Metrics With a Worked Schedule

Consider one CPU and three jobs arriving at time 0.

JobCPU burst
A24 ms
B3 ms
C3 ms

Under FIFO with order A, B, C, the execution line is:

time: 0                      24   27   30
      |---------- A ----------| B | C |

Completion times are CA=24C_A=24, CB=27C_B=27, CC=30C_C=30. Since all arrive at 0, turnaround times are 24, 27, and 30 ms, with average 27 ms. Response times are 0, 24, and 27 ms, with average 17 ms.

Under shortest-job-first, the line is:

time: 0   3   6                      30
      | B | C |---------- A ----------|

Turnaround times are 3, 6, and 30 ms, with average 13 ms. Response times are 0, 3, and 6 ms if the order is B, C, A. The same workload has the same CPU demand, 30 ms, but very different user-visible waiting.

Fairness is a separate metric.

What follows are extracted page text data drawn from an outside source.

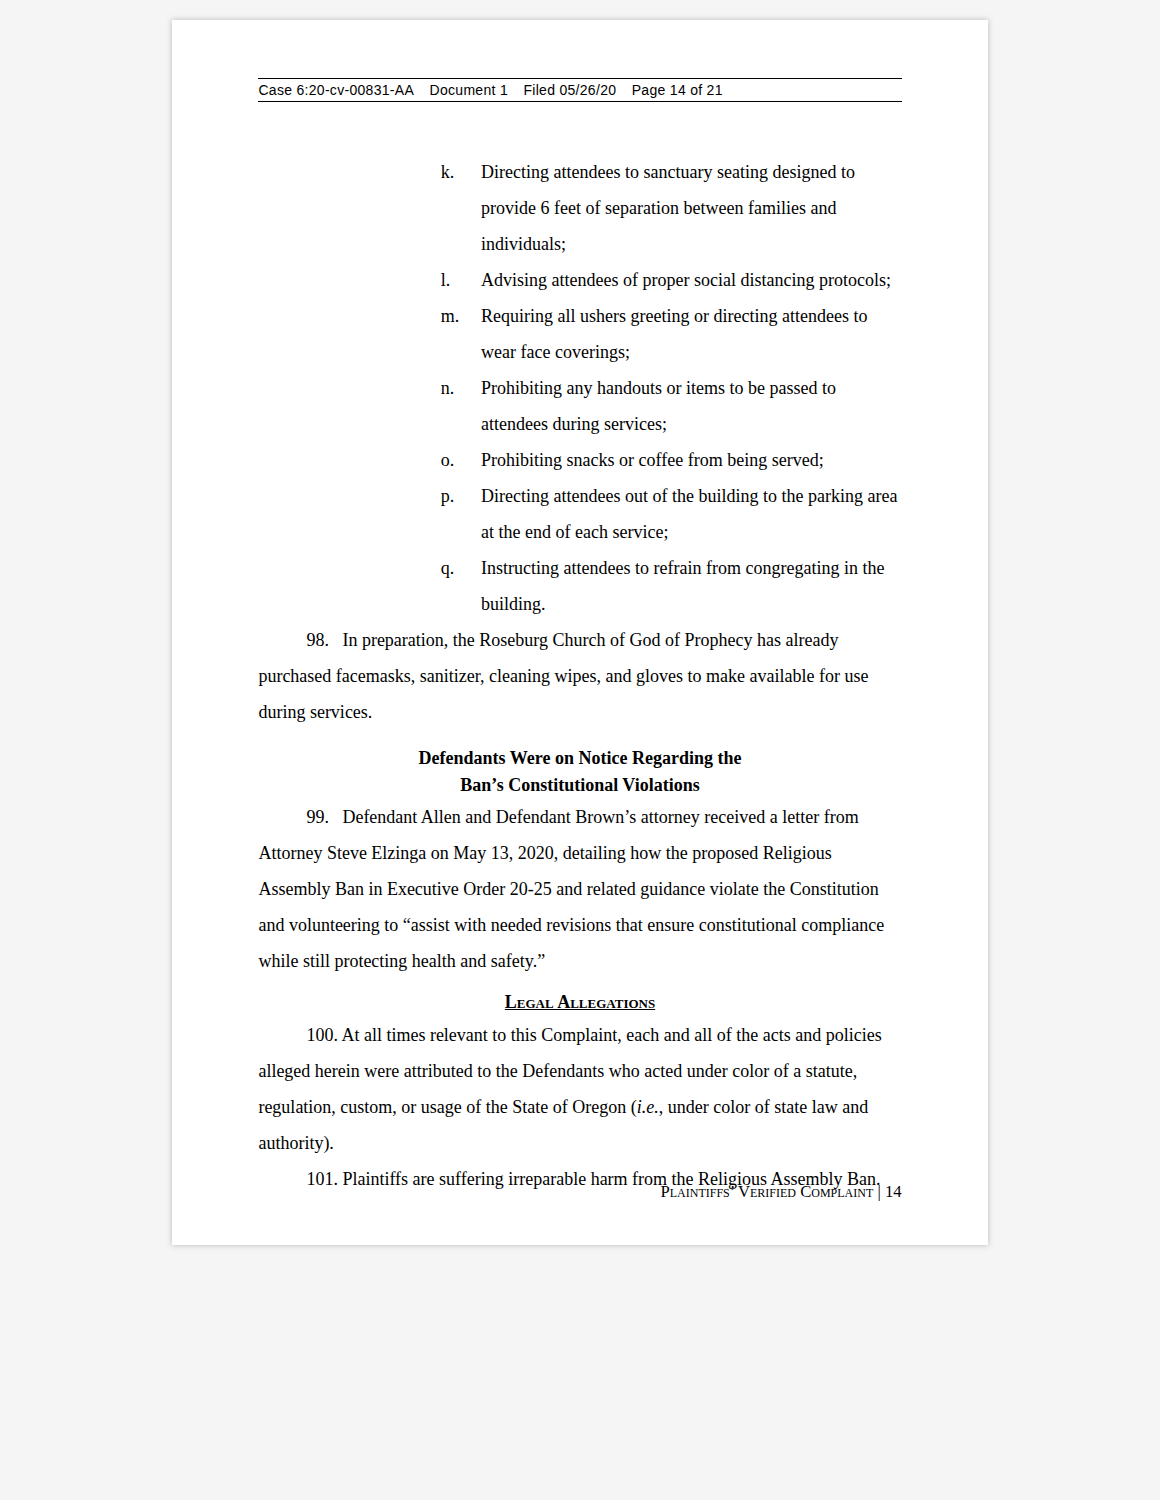Case 6:20-cv-00831-AA Document 1 Filed 05/26/20 Page 14 of 21
k. Directing attendees to sanctuary seating designed to provide 6 feet of separation between families and individuals;
l. Advising attendees of proper social distancing protocols;
m. Requiring all ushers greeting or directing attendees to wear face coverings;
n. Prohibiting any handouts or items to be passed to attendees during services;
o. Prohibiting snacks or coffee from being served;
p. Directing attendees out of the building to the parking area at the end of each service;
q. Instructing attendees to refrain from congregating in the building.
98. In preparation, the Roseburg Church of God of Prophecy has already purchased facemasks, sanitizer, cleaning wipes, and gloves to make available for use during services.
Defendants Were on Notice Regarding the
Ban’s Constitutional Violations
99. Defendant Allen and Defendant Brown’s attorney received a letter from Attorney Steve Elzinga on May 13, 2020, detailing how the proposed Religious Assembly Ban in Executive Order 20-25 and related guidance violate the Constitution and volunteering to “assist with needed revisions that ensure constitutional compliance while still protecting health and safety.”
Legal Allegations
100. At all times relevant to this Complaint, each and all of the acts and policies alleged herein were attributed to the Defendants who acted under color of a statute, regulation, custom, or usage of the State of Oregon (i.e., under color of state law and authority).
101. Plaintiffs are suffering irreparable harm from the Religious Assembly Ban.
Plaintiffs’ Verified Complaint | 14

If A, B, and C are long-running services with equal weights, a scheduler that gives A the first 24 ms is not fair over short windows even though it has zero idle time.

FIFO, SJF, and the Convoy Effect

FIFO, also called FCFS, keeps a queue of runnable jobs. New arrivals append to the tail, and the CPU runs the head until it blocks or exits.

struct task {
    int pid;
    int remaining_ms;
    struct task *next;
};

void fcfs_tick(struct task **head) {
    struct task *t = *head;
    t->remaining_ms--;
    if (t->remaining_ms == 0) {
        *head = t->next;      // next job starts only after completion
    }
}

FIFO has minimal policy overhead. It also creates the convoy effect. Suppose one CPU-bound job A needs 100 ms and ten I/O-bound jobs each need 1 ms of CPU before issuing disk I/O. All arrive at time 0 behind A.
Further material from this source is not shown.